The government clarified that it has no plans to extend the deadline for individuals to file income tax returns for the financial year 2021-22. Under the existing income tax laws, the last date for filing ITR for individuals whose accounts are not required to be audited is July 31.

Many chartered accountants and tax experts are raising the demand for increasing the due date. According to them, they are facing difficulties on the new income tax filing portal, due to which they are finding it difficult to file returns for their clients. However, the government believes that new income tax portal Is working fine and there should be no problem in filing ITR which requires extension of tax return filing date.

Here’s What CA And Tax Experts Are Saying On It Twitter,

A user told that he is stuck in the verification process for the last one hour.

A user posted a video of not being able to log in to the new income tax portal.

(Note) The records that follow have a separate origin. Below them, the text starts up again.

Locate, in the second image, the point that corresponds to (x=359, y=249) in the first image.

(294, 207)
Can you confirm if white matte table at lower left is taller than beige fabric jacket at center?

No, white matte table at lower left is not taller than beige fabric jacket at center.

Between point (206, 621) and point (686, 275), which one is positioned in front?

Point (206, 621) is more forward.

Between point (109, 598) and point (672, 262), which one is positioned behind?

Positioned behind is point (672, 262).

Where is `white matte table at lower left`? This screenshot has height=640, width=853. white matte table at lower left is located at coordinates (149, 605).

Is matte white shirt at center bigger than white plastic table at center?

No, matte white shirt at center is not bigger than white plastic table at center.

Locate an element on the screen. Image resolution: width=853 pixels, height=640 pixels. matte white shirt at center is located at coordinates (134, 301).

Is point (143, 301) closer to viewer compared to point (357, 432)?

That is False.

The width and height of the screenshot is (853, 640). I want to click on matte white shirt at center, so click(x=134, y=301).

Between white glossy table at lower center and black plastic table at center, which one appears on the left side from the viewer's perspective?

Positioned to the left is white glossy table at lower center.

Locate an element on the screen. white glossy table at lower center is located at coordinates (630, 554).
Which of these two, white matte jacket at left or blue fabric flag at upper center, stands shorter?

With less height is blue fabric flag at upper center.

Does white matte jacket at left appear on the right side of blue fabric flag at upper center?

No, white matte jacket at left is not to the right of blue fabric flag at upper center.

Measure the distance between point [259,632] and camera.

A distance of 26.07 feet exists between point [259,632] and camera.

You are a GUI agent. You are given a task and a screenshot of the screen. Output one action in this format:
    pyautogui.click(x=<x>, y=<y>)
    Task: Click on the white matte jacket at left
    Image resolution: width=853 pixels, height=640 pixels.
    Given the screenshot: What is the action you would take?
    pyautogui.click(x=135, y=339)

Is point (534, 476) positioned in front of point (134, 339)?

There have also been complaints about non-availability of Form 26AS. Another Twitter user mentioned that 26AS site is under construction, and how to file ITR.

One of the CAs poked fun at the robust functioning of the new income tax portal.

Errors in AIS have made matters worse even while filing ITR.

Another pointed out that more than 2 crore ITRs are yet to be filed.

As per the data furnished by the official Twitter handle of the Income Tax Department, more than 4.09 crore ITRs have been filed till July 28, 2022. Last year till December 31, 2021, a total of 5.09 crore ITRs were filed.

What happens if ITR is not filed by the due date?

If a person misses the due date for filing ITR, he can file a belated ITR. Delayed ITR has been filed under section 139(4) of the Income Tax Act, 1961. An individual is liable to pay late filing charges up to Rs.5,000. This fee has to be deposited before filing of delayed ITR. If ITR is filed late, a person cannot carry forward the loss (except loss under house property).